Background. Recently, it has been appreciated that in addition to their antinociceptive properties, opioid analgesics also can enhance pain sensitivity (opioid-induced hyperalgesia [OIH]). OIH may enhance preexisting pain and contribute to dose escalation, tolerance, and misuse/abuse of opioids...

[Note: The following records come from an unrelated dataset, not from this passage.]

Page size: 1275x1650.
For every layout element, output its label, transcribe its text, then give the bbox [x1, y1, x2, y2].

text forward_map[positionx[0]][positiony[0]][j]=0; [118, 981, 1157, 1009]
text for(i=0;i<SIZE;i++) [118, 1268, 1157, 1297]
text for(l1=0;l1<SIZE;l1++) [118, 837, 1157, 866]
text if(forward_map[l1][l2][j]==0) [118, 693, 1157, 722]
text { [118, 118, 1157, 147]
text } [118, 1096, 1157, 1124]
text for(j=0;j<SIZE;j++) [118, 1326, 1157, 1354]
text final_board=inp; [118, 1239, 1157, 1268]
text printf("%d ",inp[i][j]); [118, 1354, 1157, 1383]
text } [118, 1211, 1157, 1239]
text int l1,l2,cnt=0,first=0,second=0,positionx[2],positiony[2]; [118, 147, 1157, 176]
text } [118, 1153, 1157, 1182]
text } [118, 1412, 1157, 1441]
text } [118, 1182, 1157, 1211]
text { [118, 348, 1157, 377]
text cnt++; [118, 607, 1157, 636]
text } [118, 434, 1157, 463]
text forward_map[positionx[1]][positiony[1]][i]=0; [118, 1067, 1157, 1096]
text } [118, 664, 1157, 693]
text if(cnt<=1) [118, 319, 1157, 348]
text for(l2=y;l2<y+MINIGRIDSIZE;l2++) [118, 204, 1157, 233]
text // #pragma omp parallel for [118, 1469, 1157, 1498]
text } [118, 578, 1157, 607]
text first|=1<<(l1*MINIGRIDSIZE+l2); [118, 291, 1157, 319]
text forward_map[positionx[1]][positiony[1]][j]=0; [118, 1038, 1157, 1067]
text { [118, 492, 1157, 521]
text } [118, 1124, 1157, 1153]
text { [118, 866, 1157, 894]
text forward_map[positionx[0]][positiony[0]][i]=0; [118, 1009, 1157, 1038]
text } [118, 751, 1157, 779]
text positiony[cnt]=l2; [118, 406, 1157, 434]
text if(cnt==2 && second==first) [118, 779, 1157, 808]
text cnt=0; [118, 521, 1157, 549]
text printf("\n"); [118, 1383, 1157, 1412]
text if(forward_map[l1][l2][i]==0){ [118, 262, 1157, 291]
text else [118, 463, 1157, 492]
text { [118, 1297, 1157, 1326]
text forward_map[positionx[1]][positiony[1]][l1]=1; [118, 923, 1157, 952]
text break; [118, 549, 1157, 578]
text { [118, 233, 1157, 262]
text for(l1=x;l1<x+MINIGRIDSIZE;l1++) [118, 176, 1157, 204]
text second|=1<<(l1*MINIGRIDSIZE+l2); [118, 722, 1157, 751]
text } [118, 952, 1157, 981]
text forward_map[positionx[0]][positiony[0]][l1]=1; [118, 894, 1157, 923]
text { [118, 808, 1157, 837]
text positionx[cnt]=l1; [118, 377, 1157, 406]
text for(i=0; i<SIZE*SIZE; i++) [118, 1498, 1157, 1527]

anesthesiology.pubs.asahq.org

The antinociceptive effect of d,l -methadone was determined as it was related to dose (0.5–5 mg/kg) and sex of the rat, using the high-intensity tail-flick test. At baseline, there were no significant between-sex differences in response (TFL = 2.4 ± 0.09 s [male], 2.2 ± 0.10 s [female]). Responses to a noxious stimulus (TFL) were prolonged after the administration of d,l -methadone, which was indicative of the antinociceptive effect (figs. 1A and B). The highest dose of d,l -methadone (5 mg/kg) produced maximum effect (%MPE = 100% ) in both male and female rats. The antinociceptive effect of d,l -methadone (AUC0–120 min) was related to dose (P < 0.0001; two-way RM ANOVA), but not to sex (fig. 1C). The same was found for maximum %MPE versus dose relation (dose: P < 0.0001; sex: not significant; two-way RM ANOVA). d,l -Methadone had a similar potency in male and female rats (ED50= 1.64 ± 0.15 and 1.75 ± 0.14 mg/kg, respectively).

 

[G_Chem]

Yea and isn’t the typical rat dosage in relations to humans usually fairly high? This is another justification that is used for MDMA neurotoxicity research and the large doses they use. (Although in the case of MDMA human to rat dosages aren’t as different and nearly identical based on blood levels.)

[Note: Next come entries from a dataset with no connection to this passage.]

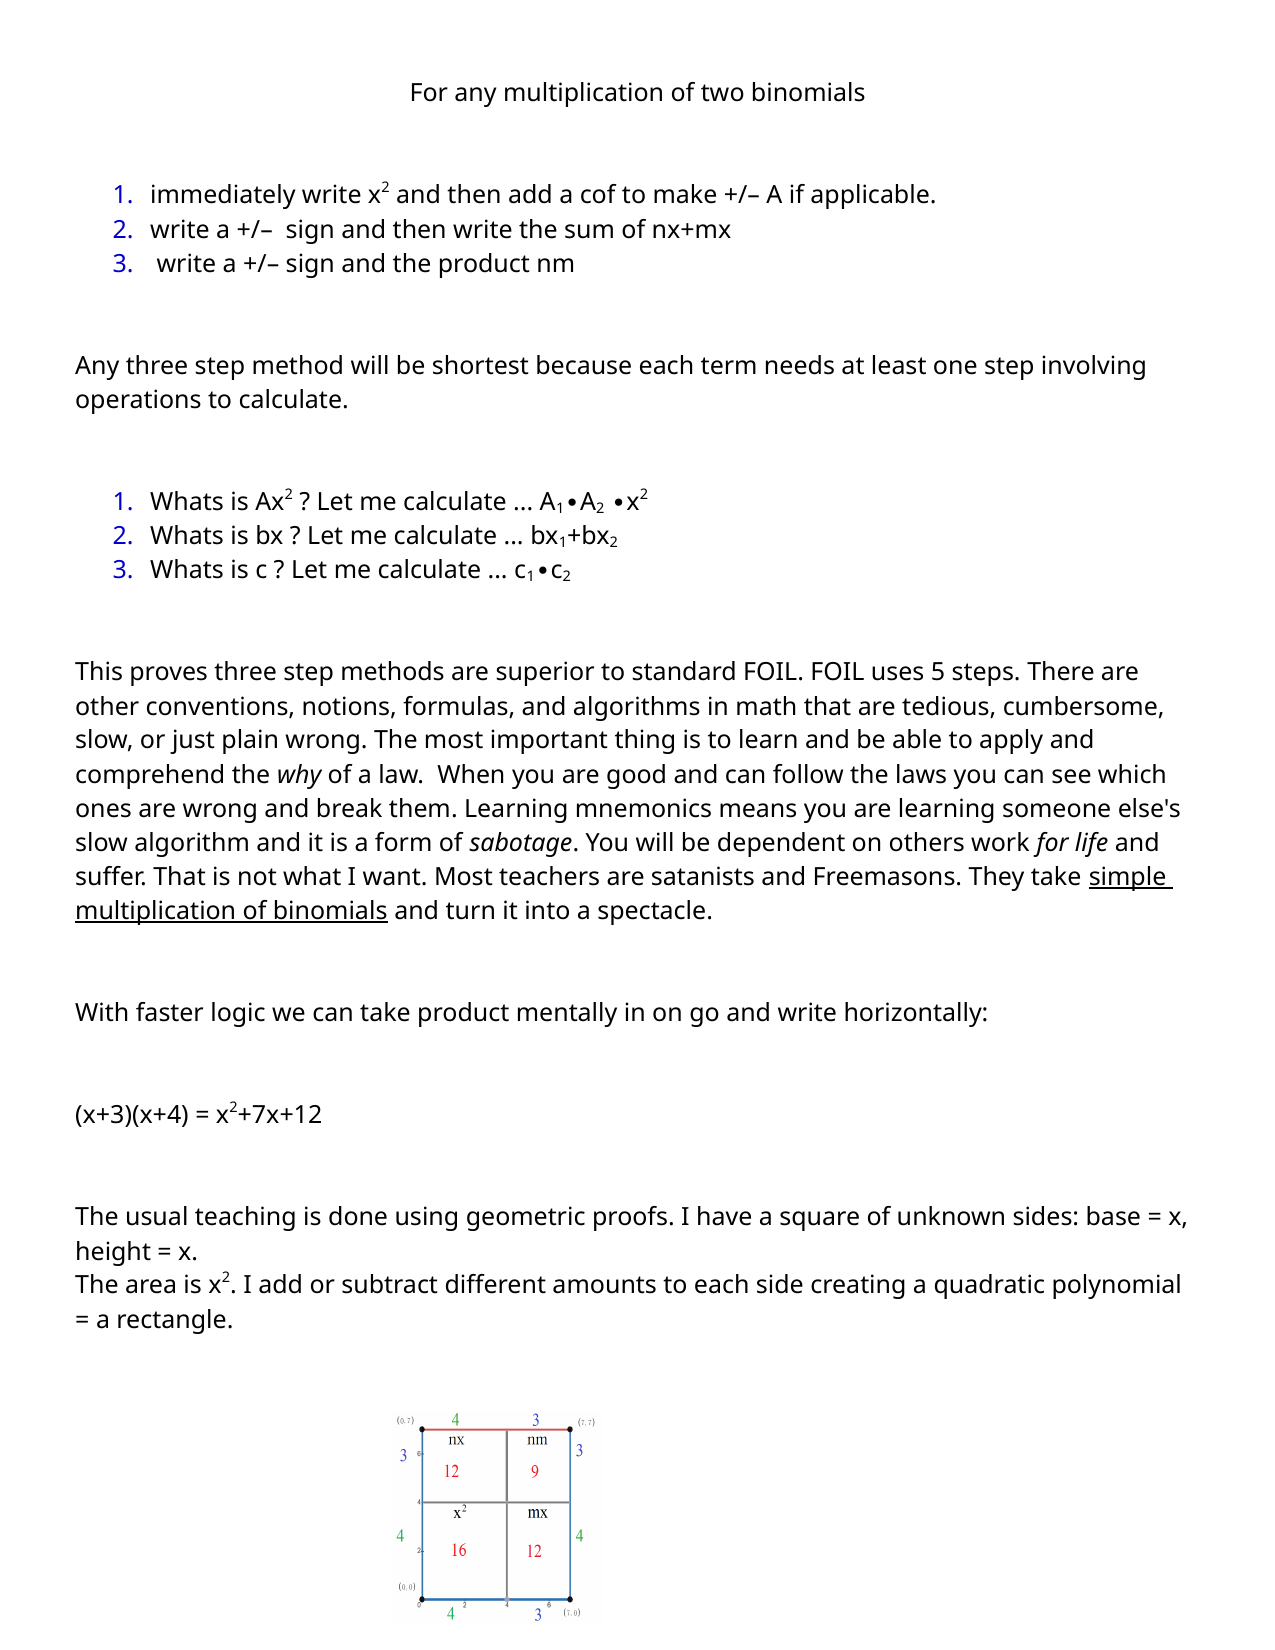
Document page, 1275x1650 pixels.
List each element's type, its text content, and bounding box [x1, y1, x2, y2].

text With faster logic we can take product mentally in on go and write horizontally: [75, 995, 1200, 1029]
list Whats is c ? Let me calculate ... c1∙c2 [112, 552, 1200, 586]
list Whats is Ax2 ? Let me calculate ... A1∙A2 ∙x2 [112, 484, 1200, 518]
text This proves three step methods are superior to standard FOIL. FOIL uses 5 steps. There are other conventions, notions, formulas, and algorithms in math that are tedious, cumbersome, slow, or just plain wrong. The most important thing is to learn and be able to apply and comprehend the why of a law. When you are good and can follow the laws you can see which ones are wrong and break them. Learning mnemonics means you are learning someone else's slow algorithm and it is a form of sabotage. You will be dependent on others work for life and suffer. That is not what I want. Most teachers are satanists and Freemasons. They take simple multiplication of binomials and turn it into a spectacle. [75, 654, 1200, 927]
list write a +/– sign and the product nm [112, 245, 1200, 279]
text For any multiplication of two binomials [75, 75, 1200, 109]
text Any three step method will be shortest because each term needs at least one step involving operations to calculate. [75, 347, 1200, 416]
list Whats is bx ? Let me calculate ... bx1+bx2 [112, 518, 1200, 552]
text The usual teaching is done using geometric proofs. I have a square of unknown sides: base = x, height = x. [75, 1199, 1200, 1267]
text The area is x2. I add or subtract different amounts to each side creating a quadratic polynomial = a rectangle. [75, 1267, 1200, 1335]
text (x+3)(x+4) = x2+7x+12 [75, 1097, 1200, 1131]
list immediately write x2 and then add a cof to make +/– A if applicable. [112, 177, 1200, 211]
list write a +/– sign and then write the sum of nx+mx [112, 211, 1200, 245]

So we could possibly assume that for a human the dosage would be much smaller than 10mg/kg.

-GC

 

[polymath]

For instance, the dose of pentobarbital needed to sedate a rat is something like 50 mg/kg, and for a human it's about 100 mg (total dose, not per kilogram).

 

[llamer]

I don't doubt this at all. D-turbocarane was a component in anethesia for decades after R.E. Shultes identified the tree it is found in by living with Native Amazonia whose hunting involved poison-tipped arrows. Jamaican dogwood must also have GABA-A affinity or something damn similar since it's used by Carribbean fishermen who throw its active parts (the bark? I'm not sure) into stands of fresh water and catch fish stunned from its water-soluble chemicals which are strong enough to steep sizeable bodies of water. A spoonful of the dried herb powder bought from a reputable herb supplier was sufficient for me to feel its effects and typically ensured a night's sleep, and I could compare its effects to that of taking a low dose benzo of sorts. Took a long time to take effect tho, and didn't taste too good.